▽

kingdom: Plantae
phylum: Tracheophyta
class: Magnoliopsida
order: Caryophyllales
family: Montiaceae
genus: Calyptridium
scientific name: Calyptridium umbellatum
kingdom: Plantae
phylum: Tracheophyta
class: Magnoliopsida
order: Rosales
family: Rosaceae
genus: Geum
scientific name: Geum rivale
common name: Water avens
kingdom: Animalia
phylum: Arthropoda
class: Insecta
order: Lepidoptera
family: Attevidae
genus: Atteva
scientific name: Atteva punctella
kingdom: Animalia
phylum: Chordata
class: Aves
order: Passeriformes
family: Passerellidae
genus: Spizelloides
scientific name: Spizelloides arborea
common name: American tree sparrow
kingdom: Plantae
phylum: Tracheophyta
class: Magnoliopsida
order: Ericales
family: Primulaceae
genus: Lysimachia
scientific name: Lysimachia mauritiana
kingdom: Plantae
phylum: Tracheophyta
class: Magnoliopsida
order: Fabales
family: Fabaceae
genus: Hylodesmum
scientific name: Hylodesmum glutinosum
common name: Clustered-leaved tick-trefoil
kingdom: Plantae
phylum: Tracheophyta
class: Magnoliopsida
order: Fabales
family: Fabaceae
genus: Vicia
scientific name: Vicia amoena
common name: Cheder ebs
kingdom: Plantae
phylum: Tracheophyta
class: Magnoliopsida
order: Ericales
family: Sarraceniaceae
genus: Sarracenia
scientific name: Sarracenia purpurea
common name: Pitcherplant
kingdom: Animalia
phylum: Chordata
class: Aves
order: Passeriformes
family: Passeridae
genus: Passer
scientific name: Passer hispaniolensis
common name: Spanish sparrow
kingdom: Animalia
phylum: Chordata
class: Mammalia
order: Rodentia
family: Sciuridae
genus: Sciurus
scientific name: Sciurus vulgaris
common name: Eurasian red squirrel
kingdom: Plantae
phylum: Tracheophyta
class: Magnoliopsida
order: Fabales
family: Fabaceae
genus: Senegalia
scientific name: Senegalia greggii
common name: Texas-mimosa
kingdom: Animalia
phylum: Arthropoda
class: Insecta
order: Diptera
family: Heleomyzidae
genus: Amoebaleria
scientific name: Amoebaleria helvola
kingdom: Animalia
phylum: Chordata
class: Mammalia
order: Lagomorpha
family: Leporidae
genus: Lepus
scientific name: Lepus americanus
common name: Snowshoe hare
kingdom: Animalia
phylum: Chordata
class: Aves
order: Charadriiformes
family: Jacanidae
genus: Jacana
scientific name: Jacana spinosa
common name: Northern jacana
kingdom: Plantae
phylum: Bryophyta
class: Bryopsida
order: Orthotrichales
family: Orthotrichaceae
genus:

△

Copy the lines of the items verbatim, from the start of the items through the line containing "scientific name: Geum rivale", with both ends included.

kingdom: Plantae
phylum: Tracheophyta
class: Magnoliopsida
order: Caryophyllales
family: Montiaceae
genus: Calyptridium
scientific name: Calyptridium umbellatum
kingdom: Plantae
phylum: Tracheophyta
class: Magnoliopsida
order: Rosales
family: Rosaceae
genus: Geum
scientific name: Geum rivale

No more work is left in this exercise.